▶ Tarefas a realizar
**A)** Reproduza um trecho da notícia sobre a morte de Sophia, começando nas palavras "De acordo com" e parando logo depois de "explica o padrasto.".
**B)** Liste todos os nomes de pessoas que aparecem na notícia sobre a morte de Sophia.

▶ Trecho de origem
◇ ◇ ◇
Sophia morreu na última quinta-feira (26), na Unidade de Pronto Atendimento
(UPA) Coronel Antonino, no Centro de Campo Grande, Mato Grosso do Sul, após ser
agredida e estuprada. A mãe e o padrasto da criança, de 24 e 25 anos
respectivamente, foram presos e autuados homicídio qualificado por motivo fútil
e estupro de vulnerável. No prontuário médico da vítima consta que ela já havia
sido atendida 30 vezes na UPA, uma delas por fraturar a tíbia.
De acordo com Igor e Jean Carlos, era comum a enteada chegar na casa deles com
hematomas pelo corpo. Em dezembro, um boletim de ocorrência foi registrado
contra a mãe da criança, identificada como Stephanie de Jesus da Silva, por
maus tratos.
— Na primeira vez que denunciamos a genitora, porque me recuso a falar que ela
é mãe, a nossa pequena tinha chegado em casa com a perna toda roxa, com
arranhões no rosto e no corpo. Tinha marcas de dedo, como se tivesse apanhado
mesmo. Fomos até o Conselho Tutelar, que nos orientou a fazer um BO, mas não
deu resultado. O que propiciou as sucessivas agressões — explica o padrasto.
O segundo B.O foi formalizado em novembro do ano passado, quando a criança
chegou na casa do pai com a perna quebrada. Questionada pelo responsável,
Stephanie teria dito que a menina caiu no banheiro. Igor relata que a mulher
não respeitava as regras da guarda compartilhada e impedia a menina de ver o
pai.
Denúncia enviada ao MP
A primeira denúncia chegou até o Ministério Público do Mato Grosso do Sul, mas
foi arquivada. Procurado, o órgão informou que foi registrado, em janeiro de
2022, um Termo Circunstanciado de Ocorrência (TCO) por maus tratos, na 10ª Vara
do Juizado Especial Central.
◇ ◇ ◇
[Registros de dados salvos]

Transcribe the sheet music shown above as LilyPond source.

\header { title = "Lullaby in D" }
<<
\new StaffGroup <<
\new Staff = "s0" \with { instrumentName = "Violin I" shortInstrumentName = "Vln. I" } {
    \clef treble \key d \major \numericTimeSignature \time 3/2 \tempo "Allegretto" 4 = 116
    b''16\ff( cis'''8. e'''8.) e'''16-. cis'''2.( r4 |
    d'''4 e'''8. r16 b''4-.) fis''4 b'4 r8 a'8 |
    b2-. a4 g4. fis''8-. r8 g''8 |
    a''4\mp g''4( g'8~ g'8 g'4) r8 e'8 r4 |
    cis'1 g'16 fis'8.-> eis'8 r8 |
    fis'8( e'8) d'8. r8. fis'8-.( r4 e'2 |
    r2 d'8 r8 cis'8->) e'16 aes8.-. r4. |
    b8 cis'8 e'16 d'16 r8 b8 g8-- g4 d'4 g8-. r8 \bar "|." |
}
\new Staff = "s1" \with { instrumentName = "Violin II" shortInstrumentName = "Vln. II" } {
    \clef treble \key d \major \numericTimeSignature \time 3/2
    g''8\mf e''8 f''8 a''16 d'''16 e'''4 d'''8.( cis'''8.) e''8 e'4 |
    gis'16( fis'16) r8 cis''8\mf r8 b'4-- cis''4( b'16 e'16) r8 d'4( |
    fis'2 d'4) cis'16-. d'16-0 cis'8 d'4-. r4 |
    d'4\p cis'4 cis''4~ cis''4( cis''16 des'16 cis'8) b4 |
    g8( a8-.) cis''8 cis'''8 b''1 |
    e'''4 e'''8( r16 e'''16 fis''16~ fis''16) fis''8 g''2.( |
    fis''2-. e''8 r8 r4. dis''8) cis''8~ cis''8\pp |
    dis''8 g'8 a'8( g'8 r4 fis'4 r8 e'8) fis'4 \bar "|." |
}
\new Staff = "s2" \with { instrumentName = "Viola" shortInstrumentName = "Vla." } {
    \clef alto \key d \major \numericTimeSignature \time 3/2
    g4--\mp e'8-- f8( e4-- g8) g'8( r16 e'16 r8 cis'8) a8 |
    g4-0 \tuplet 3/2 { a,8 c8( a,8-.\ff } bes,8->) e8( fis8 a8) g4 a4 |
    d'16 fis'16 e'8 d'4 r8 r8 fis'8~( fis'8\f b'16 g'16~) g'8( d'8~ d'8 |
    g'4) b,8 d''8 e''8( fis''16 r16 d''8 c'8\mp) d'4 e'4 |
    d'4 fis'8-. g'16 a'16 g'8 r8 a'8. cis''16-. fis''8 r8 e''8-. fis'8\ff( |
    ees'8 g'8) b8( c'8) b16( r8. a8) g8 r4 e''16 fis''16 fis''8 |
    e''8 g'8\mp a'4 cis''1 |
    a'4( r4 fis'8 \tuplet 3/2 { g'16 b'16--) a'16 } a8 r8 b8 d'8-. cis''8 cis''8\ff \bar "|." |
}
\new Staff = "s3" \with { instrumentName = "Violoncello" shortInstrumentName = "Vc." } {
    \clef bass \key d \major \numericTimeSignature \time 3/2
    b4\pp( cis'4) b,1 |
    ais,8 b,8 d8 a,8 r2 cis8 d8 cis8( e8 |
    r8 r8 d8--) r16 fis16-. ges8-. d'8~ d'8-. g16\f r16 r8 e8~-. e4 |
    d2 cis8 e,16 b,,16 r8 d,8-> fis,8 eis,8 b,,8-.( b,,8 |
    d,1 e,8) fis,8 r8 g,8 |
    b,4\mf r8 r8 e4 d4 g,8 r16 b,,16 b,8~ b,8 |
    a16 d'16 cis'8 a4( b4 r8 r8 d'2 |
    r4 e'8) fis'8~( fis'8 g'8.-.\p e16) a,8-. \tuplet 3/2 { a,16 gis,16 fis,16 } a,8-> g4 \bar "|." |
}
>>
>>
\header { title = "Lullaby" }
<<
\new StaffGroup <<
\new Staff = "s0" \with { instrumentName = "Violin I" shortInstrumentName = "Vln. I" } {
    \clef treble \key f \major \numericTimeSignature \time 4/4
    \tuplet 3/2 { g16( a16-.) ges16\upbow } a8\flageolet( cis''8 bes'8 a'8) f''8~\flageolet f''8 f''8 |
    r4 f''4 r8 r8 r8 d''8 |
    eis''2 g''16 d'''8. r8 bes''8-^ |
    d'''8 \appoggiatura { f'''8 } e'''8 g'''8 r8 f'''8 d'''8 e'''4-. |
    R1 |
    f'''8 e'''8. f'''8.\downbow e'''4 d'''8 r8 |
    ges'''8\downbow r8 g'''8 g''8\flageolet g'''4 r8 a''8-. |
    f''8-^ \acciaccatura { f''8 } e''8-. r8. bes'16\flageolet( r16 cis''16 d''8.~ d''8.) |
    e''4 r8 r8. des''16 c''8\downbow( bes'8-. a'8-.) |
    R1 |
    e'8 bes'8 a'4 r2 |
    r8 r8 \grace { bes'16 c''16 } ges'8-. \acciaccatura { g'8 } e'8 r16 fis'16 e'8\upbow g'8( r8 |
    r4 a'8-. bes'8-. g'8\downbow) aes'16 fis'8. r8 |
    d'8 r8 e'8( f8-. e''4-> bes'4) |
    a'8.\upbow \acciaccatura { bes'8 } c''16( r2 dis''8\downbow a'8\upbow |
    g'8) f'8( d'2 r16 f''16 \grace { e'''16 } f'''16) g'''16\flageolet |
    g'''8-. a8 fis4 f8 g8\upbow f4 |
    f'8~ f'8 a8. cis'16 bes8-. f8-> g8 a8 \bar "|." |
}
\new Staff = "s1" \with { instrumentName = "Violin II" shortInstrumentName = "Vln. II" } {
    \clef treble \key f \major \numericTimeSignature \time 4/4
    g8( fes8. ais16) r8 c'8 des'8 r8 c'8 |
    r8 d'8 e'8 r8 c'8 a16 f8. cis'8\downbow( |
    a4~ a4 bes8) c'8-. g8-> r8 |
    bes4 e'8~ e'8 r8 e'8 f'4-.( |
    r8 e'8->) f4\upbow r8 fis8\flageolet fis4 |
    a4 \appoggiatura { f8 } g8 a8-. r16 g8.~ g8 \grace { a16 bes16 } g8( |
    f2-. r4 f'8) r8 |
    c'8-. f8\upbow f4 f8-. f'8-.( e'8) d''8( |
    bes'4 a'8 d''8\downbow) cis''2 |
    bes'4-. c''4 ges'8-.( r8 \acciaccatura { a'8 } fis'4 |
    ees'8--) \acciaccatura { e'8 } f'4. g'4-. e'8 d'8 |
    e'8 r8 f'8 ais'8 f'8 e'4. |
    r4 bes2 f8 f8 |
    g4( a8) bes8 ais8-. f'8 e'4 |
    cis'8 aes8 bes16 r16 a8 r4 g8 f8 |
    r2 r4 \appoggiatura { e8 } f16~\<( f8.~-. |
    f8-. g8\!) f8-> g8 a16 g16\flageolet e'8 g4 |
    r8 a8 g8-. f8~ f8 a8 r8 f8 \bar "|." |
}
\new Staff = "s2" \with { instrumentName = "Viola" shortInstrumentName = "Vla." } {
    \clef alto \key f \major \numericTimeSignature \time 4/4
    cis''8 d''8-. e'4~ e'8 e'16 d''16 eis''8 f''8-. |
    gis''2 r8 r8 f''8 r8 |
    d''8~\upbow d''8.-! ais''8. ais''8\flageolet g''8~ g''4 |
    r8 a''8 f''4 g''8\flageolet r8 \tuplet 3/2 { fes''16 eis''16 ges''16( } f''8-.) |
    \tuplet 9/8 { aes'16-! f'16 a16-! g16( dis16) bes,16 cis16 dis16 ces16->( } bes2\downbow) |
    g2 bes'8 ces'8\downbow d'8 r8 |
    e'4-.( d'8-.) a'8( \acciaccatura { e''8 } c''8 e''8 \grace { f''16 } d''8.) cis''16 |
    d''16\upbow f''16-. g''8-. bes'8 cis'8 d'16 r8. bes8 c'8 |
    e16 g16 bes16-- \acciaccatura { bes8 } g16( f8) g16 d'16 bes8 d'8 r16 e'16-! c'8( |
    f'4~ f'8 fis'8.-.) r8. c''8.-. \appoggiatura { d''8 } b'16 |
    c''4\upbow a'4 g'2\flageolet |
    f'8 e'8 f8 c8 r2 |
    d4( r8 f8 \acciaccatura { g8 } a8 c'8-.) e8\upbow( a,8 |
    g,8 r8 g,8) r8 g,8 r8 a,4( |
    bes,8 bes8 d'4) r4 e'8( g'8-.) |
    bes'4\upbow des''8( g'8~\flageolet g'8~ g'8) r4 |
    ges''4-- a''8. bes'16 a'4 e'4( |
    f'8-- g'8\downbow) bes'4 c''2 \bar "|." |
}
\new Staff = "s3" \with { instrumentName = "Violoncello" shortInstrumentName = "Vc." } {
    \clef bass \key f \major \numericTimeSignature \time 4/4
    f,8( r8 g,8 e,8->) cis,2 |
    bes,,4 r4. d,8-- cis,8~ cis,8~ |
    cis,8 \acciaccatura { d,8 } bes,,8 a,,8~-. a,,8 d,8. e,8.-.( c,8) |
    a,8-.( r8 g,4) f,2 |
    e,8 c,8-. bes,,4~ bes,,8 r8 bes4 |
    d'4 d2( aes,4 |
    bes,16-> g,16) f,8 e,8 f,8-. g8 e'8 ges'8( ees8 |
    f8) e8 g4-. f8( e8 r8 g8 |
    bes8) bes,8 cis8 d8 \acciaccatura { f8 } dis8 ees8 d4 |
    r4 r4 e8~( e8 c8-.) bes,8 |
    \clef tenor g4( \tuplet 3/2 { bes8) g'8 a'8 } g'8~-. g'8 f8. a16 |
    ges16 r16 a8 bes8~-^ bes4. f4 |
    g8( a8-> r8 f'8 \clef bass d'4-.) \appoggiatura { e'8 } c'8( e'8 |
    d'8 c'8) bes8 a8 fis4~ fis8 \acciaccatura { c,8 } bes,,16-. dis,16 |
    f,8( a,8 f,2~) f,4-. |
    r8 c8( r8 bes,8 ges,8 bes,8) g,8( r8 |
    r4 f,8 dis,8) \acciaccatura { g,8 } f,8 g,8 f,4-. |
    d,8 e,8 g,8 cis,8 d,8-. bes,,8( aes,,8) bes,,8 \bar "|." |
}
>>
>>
◇ ◇ ◇
▶ Soluções por tarefa
**A)**
De acordo com Igor e Jean Carlos, era comum a enteada chegar na casa deles com
hematomas pelo corpo. Em dezembro, um boletim de ocorrência foi registrado
contra a mãe da criança, identificada como Stephanie de Jesus da Silva, por
maus tratos.
— Na primeira vez que denunciamos a genitora, porque me recuso a falar que ela
é mãe, a nossa pequena tinha chegado em casa com a perna toda roxa, com
arranhões no rosto e no corpo. Tinha marcas de dedo, como se tivesse apanhado
mesmo. Fomos até o Conselho Tutelar, que nos orientou a fazer um BO, mas não
deu resultado. O que propiciou as sucessivas agressões — explica o padrasto.

**B)**
- Sophia
- Igor
- Jean Carlos
- Stephanie de Jesus da Silva